The report – which was written by Cambridge Econometrics, supported by Element Energy, on behalf of Greenpeace UK – uses the DfT’s (Department for Transport) transport model  and a macroeconomic model  to assess the impact of a faster transition to electric vehicles on consumer spending, emissions, government revenues, the car industry and the economy as a whole.
The analysis looked at the impacts of a more ambitious transition to electric vehicles in 2030, which is a date understood to be under consideration by ministers that, on its own, would reduce emissions enough to enable the government to meet its current legally binding climate commitments . It modelled the outcomes of this earlier transition as compared against a later 2035 phase out date, which is the current government commitment.
It comes ahead of an announcement expected from the Prime Minister on Thursday (12th November), in which it is anticipated that a decision on the date will be made.
The findings of the report should allay any fears that an earlier phase out of the internal combustion engine would have an overall negative impact on jobs or the economy. It shows that being as ambitious as possible with our transition to electric vehicles will bring about the biggest benefits on an economy-wide basis.
Compared to the later 2035 date, moving the ban on sales of new petrol, diesel and hybrid cars and vans forward to 2030 would create 32,000 more jobs across society. Thousands of new jobs would be created across a range of sectors directly linked to the rapid transition to electric vehicles including energy, battery manufacturing and a mass roll out of charging infrastructure. However, the majority of new jobs would be created in the service industries, such as retail, entertainment and leisure.
This increased economic activity is a result of the lower overall costs of owning and running an electric vehicle, lower demand for imported oil and its replacement by UK-generated electricity, meaning consumers have increased disposable income and spending is reallocated, frequently towards industries that are currently struggling under Covid restrictions.

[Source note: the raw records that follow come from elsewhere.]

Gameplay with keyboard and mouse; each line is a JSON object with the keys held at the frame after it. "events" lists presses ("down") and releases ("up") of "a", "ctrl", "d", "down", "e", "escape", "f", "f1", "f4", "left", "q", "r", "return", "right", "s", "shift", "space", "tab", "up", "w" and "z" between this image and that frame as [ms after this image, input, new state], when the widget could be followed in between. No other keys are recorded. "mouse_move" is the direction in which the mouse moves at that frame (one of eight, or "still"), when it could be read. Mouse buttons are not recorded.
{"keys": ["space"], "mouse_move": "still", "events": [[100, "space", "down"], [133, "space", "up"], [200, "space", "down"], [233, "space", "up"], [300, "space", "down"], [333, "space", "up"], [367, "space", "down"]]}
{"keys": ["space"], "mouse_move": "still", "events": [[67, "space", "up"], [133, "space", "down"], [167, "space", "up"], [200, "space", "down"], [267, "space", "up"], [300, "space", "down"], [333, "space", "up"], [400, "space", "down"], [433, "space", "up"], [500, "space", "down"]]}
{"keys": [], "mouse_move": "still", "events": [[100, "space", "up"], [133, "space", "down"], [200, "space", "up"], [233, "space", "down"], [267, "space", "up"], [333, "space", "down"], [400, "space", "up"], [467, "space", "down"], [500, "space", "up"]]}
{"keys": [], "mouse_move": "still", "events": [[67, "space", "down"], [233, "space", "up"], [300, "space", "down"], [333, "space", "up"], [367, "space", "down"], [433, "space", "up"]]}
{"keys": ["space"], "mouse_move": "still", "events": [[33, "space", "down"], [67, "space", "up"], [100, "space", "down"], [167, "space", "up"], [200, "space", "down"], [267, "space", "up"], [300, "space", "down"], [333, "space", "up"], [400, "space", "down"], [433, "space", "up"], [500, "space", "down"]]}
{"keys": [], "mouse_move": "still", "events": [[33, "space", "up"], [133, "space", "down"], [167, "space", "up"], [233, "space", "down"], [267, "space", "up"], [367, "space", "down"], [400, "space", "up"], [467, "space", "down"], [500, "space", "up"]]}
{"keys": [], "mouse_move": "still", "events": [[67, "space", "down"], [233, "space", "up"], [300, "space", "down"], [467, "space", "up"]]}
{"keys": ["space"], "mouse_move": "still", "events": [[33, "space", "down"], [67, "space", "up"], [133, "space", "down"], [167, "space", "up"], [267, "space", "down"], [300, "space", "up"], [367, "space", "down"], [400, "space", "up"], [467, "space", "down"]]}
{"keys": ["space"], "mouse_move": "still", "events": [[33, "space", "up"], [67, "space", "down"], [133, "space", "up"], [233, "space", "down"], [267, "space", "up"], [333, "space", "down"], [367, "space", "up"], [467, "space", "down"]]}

The increase in employment and public spending resulting from a faster transition to electric vehicles would boost GDP in 2030 by 0.2%, equivalent to £4.2 billion.
The report also highlights that further substantial economic opportunities could arise from an early phase out of polluting vehicles, as the UK could be in a position to capture a larger share of both the domestic and European markets for electric cars and vans.
If UK manufacturers were able to increase their share of the UK market from 34% to 42% over the next 20 years, which would need to be supported through proactive government policies, the analysis shows that GDP would rise by a further 0.4% in 2030, equivalent to £10.3 billion. This would also create 31,000 more jobs across society, including 10,000 in vehicle manufacturing, compared to the status quo in market share.
Increasing the UK’s share of the European market from 3% to 4% over the next 20 years would provide another 0.2% boost to GDP in 2030, equivalent to £6.5 billion, and result in a further 22,000 new jobs.
In addition to exploiting this ‘first-mover advantage’, the report shows how increasing the UK’s role in the nascent battery market, such as through the development of a UK-based Gigafactory, could lead to further economic gains. It too would bring an increase, although more modest, to both GDP and employment.
Greenpeace UK’s policy director, Doug Parr, said:
“Now more than ever we need bold government policies that create new jobs and economic growth whilst driving the UK forward on climate action. Here – staring Boris Johnson right in the face – is one that will do just that, while making the UK a world leader in electric vehicle manufacturing. Delivered with the right policies, a 2030 phase out really would be win-win all round.
“The government no longer has any excuses. We need a firm commitment to ban new polluting cars and vans by 2030, along with an active industrial strategy to boost manufacturing and support re-skilling, so workers can benefit from new jobs that will be created across the economy. The rewards are there for the taking. It’s time for the Prime Minister to plug in and put electric vehicles on a fast track to 2030.”
Under both the 2030 and 2035 scenarios analysed, electric vehicle adoption would undergo a rapid increase over the coming decade. However, just 60% of the new car market would be made up of electric vehicles by 2030 with a 2035 phase out, whereas almost 100% would be captured by the same date under the 2030 scenario.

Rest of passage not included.